Dorazio still recalls that speech and the message he was trying to impart to a team that had experienced several playoff disappointments after winning the 1992 championship. 

“I said, ‘We have 37 guys and 37 guys playing with one heartbeat,’” Dorazio, now an assistant with the UBC Thunderbirds, recalled.

After that 1992 Grey Cup win, the Stamps finished first in the West Division the following four seasons and won a combined 57 regular season games, plus a second-place showing in 1997, but had fallen short of another title. Those Stampeders teams, led by coach Wally Buono and featuring the likes of Doug Flutie, Allen Pitts, and Alondra Johnson, felt they could have and should have won more. The 1998 Grey Cup in Winnipeg was a culmination of five years of hard work and lessons learned the hard way.

“I just made a point that it’s a team,” Dorazio said. “Everybody’s in it together and we’ve all got to be together…we’re all going to play with one heartbeat. We’re going to play hard and we’re going to win.”

Jay McNeil, a star offensive lineman for that team and now the Stampeders’ vice-president of business operations, said Dorazio delivered another inspirational message ahead of the West Final versus Edmonton.

“It was one of the most intense speeches I’d ever heard,” McNeil said. “Guys were truly ready to run through the wall…[the message] was along the lines of, ‘How long will it be acceptable to not win the championship?
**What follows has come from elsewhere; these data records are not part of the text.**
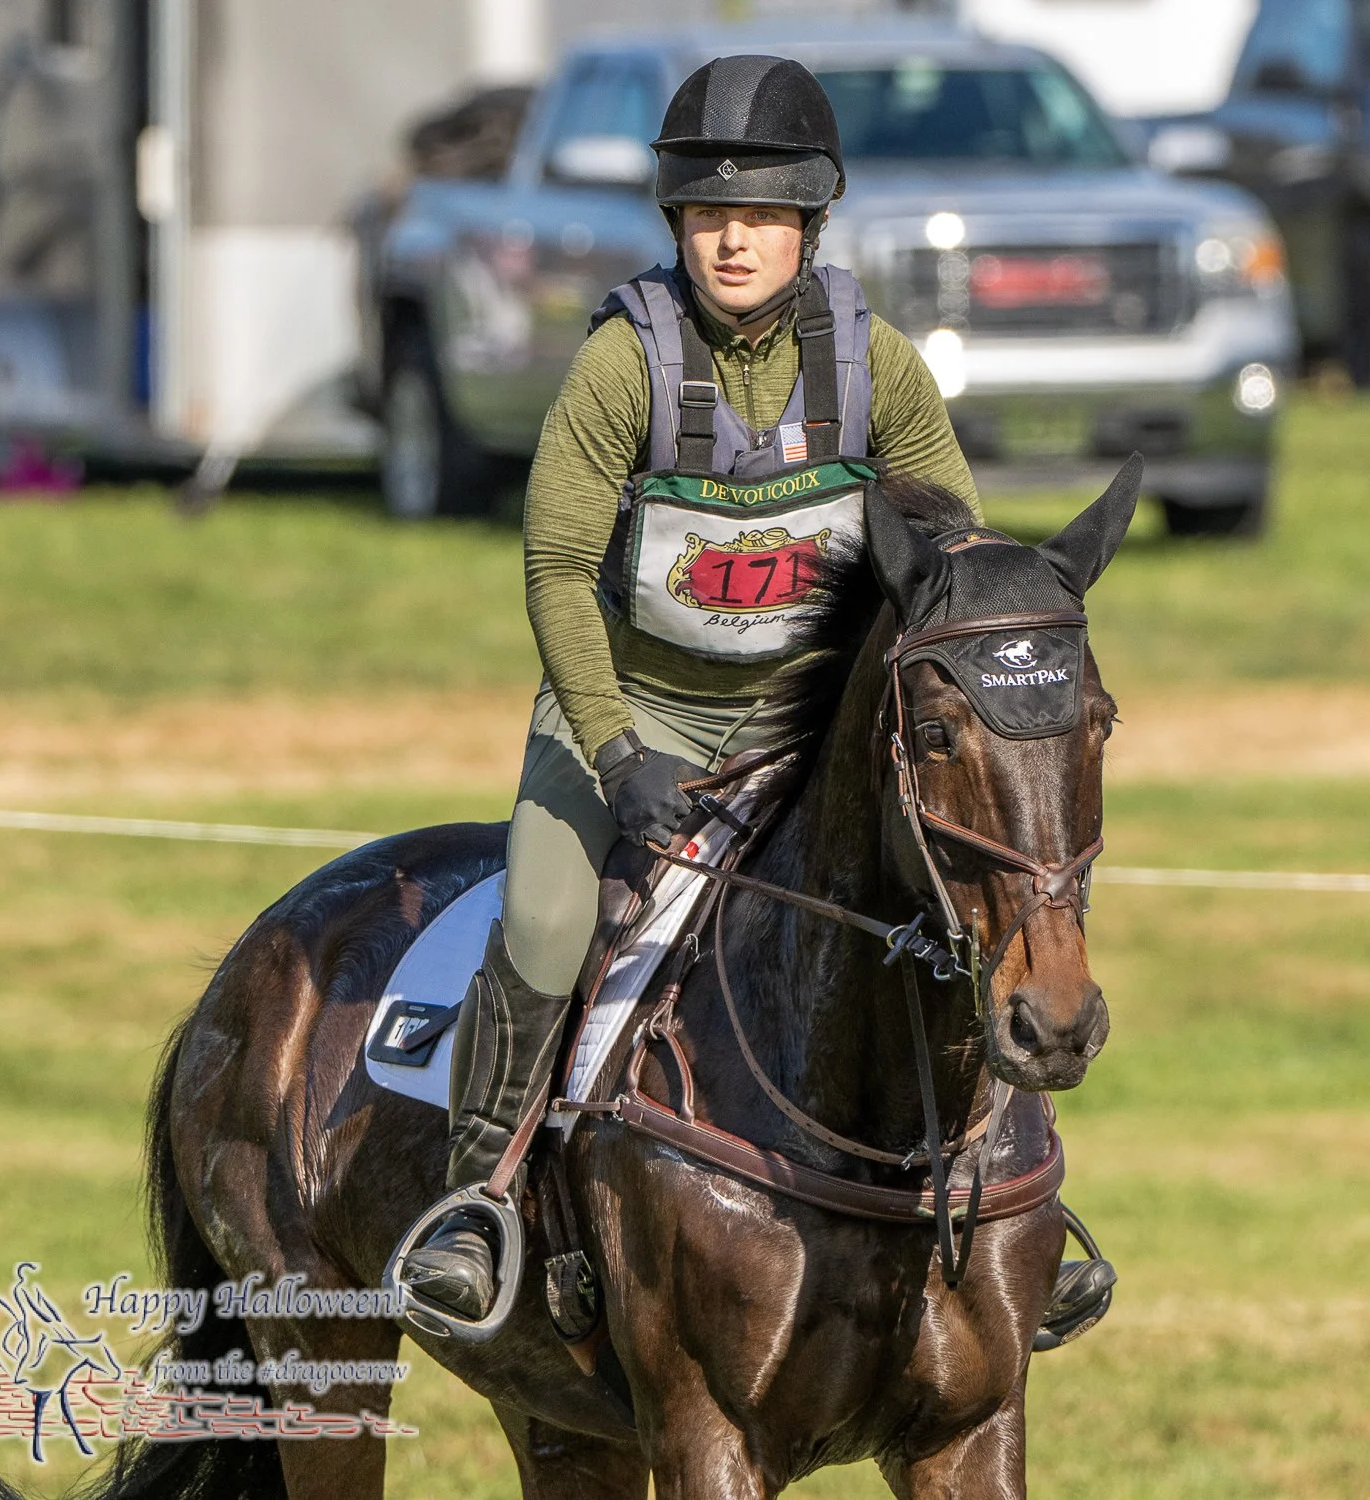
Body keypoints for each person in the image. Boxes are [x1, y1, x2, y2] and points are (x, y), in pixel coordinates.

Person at [399, 55, 1115, 1345]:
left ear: (810, 225)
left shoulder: (878, 367)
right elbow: (556, 571)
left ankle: (1019, 1204)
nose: (734, 240)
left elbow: (949, 557)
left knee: (953, 892)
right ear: (677, 222)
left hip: (807, 720)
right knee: (552, 919)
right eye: (710, 215)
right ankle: (478, 1199)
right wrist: (613, 753)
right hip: (638, 709)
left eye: (764, 215)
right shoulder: (621, 366)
Or are we going to change that today? It was a great message because we had come up short.”

The Stamps would go on to trounce Edmonton 33-10 and the team asked Dorazio to deliver another pre-game speech a week later in Winnipeg ahead of the Grey Cup.

“It still gives me chills thinking about it,” McNeil said.

That Stampeders squad was equal parts talented, hard-working, and tight-knit, a star-studded cast including future NFL Pro Bowl quarterback Jeff Garcia (who would be named the 1998 Grey Cup MVP), running back Kelvin Anderson, and Grey Cup Most Valuable Canadian Vince Danielsen. Current Stampeders head coach and general manager Dave Dickenson was a backup quarterback as well. 

“We had a culture where the guys were proven veterans,” Buono said. “They had high expectations…a lot of guys had been with us a lot of years and their roles had changed at times.”

“You always prepared to the point that it allowed you to be very confident,” Forde said, crediting Buono.

“It wasn’t an arrogance…we kind of knew that we had worked harder than everybody else and that we were always going to be mentally and physically tougher and more ready to play.”

He still recalls how tight-knit that group of men was.

“It was the kind of team where when we traveled, you almost could have pick names out of a hat as to who was going to room together,” Forde said.

“Any two-person combinations in a room, they were going to get along fine…everybody got along very well and liked each other, respected each other, supported each other. It was a pretty cool environment.”

In his role leading the business side of the club he once starred for, McNeil sees Friday’s celebration as both nostalgia for the past and giving current fans and Stampeders players a glimpse of franchise greats. 

“You want the fans that remember that team to come experience that and to relive it with the group,” McNeil said, “But also to our new fans to understand the tradition that this organization has.”